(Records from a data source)
──────

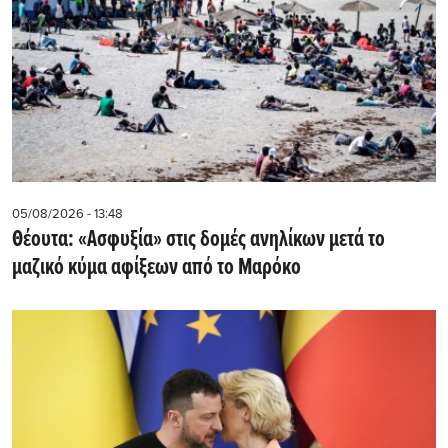
05/08/2026 - 13:48
Θέουτα: «Ασφυξία» στις δομές ανηλίκων μετά το
μαζικό κύμα αφίξεων από το Μαρόκο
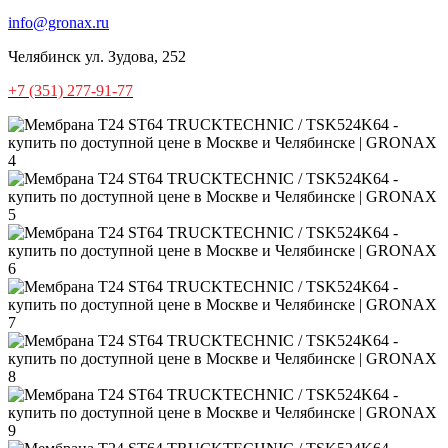
info@gronax.ru
Челябинск
ул. Зудова, 252
+7 (351) 277-91-77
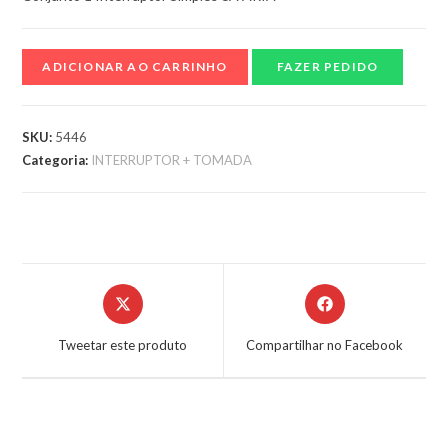
ADICIONAR AO CARRINHO
FAZER PEDIDO
SKU:
5446
Categoria:
INTERRUPTOR + TOMADA
Tweetar este produto
Compartilhar no Facebook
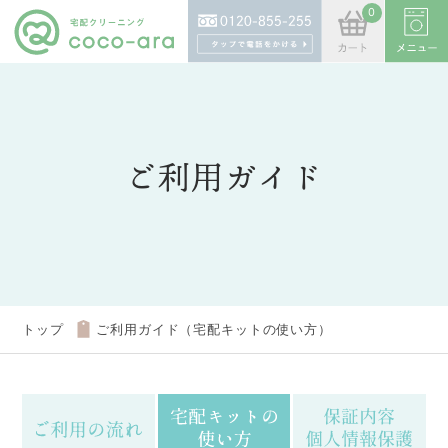
0
0
ご利用ガイド
トップ
ご利用ガイド（宅配キットの使い方）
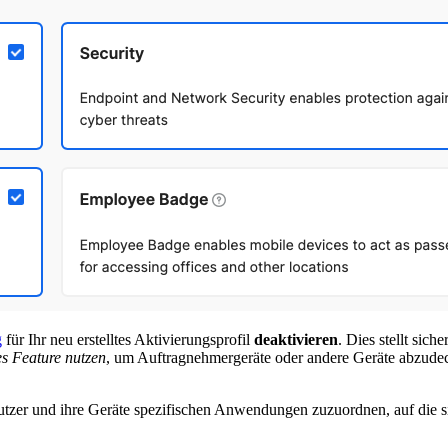
g
für Ihr neu erstelltes Aktivierungsprofil
deaktivieren
. Dies stellt sich
es Feature nutzen
, um Auftragnehmergeräte oder andere Geräte abzudec
tzer und ihre Geräte spezifischen Anwendungen zuzuordnen, auf die sie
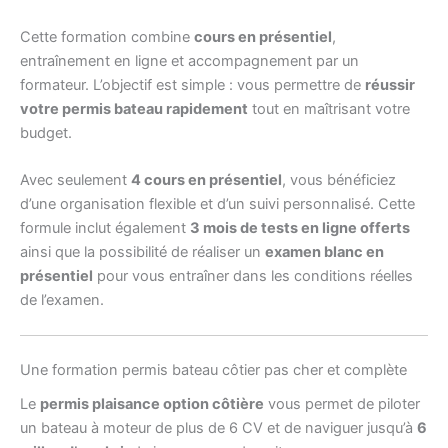
Cette formation combine
cours en présentiel
,
entraînement en ligne et accompagnement par un
formateur. L’objectif est simple : vous permettre de
réussir
votre permis bateau rapidement
tout en maîtrisant votre
budget.
Avec seulement
4 cours en présentiel
, vous bénéficiez
d’une organisation flexible et d’un suivi personnalisé. Cette
formule inclut également
3 mois de tests en ligne offerts
ainsi que la possibilité de réaliser un
examen blanc en
présentiel
pour vous entraîner dans les conditions réelles
de l’examen.
Une formation permis bateau côtier pas cher et complète
Le
permis plaisance option côtière
vous permet de piloter
un bateau à moteur de plus de 6 CV et de naviguer jusqu’à
6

──────

(TASK INSTRUCTIONS)
Copy out the lines starting at the one that contains "ADICIONAR AO CARRINHO" and ending at the one that contains "tzer und ihre". Leave the pictures out.

(SOLUTION TO THIS TASK)
ADICIONAR AO CARRINHO
FAZER PEDIDO
SKU:
5446
Categoria:
INTERRUPTOR + TOMADA
Tweetar este produto
Compartilhar no Facebook
0
0
ご利用ガイド
トップ
ご利用ガイド（宅配キットの使い方）
g
für Ihr neu erstelltes Aktivierungsprofil
deaktivieren
. Dies stellt sich
es Feature nutzen
, um Auftragnehmergeräte oder andere Geräte abzudec
tzer und ihre Geräte spezifischen Anwendungen zuzuordnen, auf die sie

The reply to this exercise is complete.